Винтер жадно пила, а Лу Коттар в это время наполнила водой маленькую ржавую жестянку и выдавила туда для Лотти сок диких тыкв и ягод.

— Я купалась, — объяснила Лу Коттар, завязывая мокрые волосы, — это было великолепно. Берег очень крутой, на этой стороне нет отмелей, но там есть место, где река заходит за дерево, образуя маленький пляж, и я держалась за корни. Ты тоже сходи, пока не стемнело. Темнеет очень быстро, солнце зашло и… — она прервалась на полуслове, словно забыла, что хотела сказать. Солнце опустилось на верхушки деревьев, и уже некоторое время не было слышно выстрелов. Они обменялись взглядами и отвернулись друг от друга, ничего не сказав, потому что обе думали об одном и том же — Алекс наверняка погиб.

«Теперь мы должны рассчитывать только на себя, — думала Лу Коттар. — Нам придется самим из этого выбираться, если есть какой-нибудь выход, жалко что с нами Лотти, с ней нам придется тяжело. Интересно, узнает ли Джош, что случилось? Интересно! Нет. Не буду об этом думать. Не буду!»

«Он погиб, — думала Винтер. — Если бы он остался в живых, он бы пришел. Мост уже несколько часов, как взорван, несколько часов. А я обозвала его трусом, посчитав, что ему следует остаться и быть убитым в резиденции, вместо того, чтобы сделать что-то существенное и погибнуть у моста. Зачем я это сказала! Как бы мне хотелось, чтобы он знал, что я на самом деле так не считаю. Как бы мне хотелось тоже умереть; быть мертвой намного проще. Но здесь Лотти и госпожа Коттар. И… и, может быть, где-то есть еще кто-то. Или они все мертвы?»

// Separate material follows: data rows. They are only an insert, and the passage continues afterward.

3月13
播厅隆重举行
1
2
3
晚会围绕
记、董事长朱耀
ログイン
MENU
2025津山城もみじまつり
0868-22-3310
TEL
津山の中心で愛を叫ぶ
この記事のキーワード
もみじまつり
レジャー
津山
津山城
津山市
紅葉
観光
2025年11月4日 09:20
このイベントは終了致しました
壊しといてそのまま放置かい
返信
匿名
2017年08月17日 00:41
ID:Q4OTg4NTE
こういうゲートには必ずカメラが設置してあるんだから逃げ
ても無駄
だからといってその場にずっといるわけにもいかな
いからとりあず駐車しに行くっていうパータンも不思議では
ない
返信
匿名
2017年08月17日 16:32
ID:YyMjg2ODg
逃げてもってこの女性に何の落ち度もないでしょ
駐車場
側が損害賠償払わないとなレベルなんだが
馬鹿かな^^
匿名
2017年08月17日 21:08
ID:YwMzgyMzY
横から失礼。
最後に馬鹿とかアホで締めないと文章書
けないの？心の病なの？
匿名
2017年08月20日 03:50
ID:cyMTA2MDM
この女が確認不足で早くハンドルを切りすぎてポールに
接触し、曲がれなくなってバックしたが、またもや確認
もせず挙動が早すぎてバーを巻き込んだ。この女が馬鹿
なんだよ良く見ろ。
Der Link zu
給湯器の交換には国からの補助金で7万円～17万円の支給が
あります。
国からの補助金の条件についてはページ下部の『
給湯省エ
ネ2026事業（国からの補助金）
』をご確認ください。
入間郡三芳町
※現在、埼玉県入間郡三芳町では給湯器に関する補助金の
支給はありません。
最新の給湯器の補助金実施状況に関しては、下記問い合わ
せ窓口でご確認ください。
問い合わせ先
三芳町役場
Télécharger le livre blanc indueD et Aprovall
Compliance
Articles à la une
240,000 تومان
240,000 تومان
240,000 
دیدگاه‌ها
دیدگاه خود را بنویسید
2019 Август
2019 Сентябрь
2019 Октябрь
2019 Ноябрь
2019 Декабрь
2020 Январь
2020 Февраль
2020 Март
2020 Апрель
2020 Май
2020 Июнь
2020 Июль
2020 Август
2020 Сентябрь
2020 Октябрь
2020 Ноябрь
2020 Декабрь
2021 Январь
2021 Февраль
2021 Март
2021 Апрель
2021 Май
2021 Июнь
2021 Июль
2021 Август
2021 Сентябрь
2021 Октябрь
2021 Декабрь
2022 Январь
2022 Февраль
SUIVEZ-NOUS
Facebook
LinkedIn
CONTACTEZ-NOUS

Конвей наверняка мертв. По крайней мере, он был не в том состоянии, чтобы спасаться. Странно, но при мысли, что он был ее мужем, а теперь мертв, она ничего не ощущала. Единственным чувством было глупое сожаление, что она не извинилась перед Алексом, а все остальные притупились. Как-то Алекс рассказывал ей, что, когда в тебя попадает пуля, ты чувствуешь лишь тупой удар, боль наступает позже, когда в рану попадает воздух. Пока еще воздух не проник ей в голову и сердце, поэтому боли она не ощущала. Только онемение. Нарушив гнетущую тишину, издалека донесся слабый звук одиночного выстрела, и обе женщины, как по команде, повернули голову и стали прислушиваться. Но больше выстрелов не услышали. Это был, может быть, заключительный аккорд.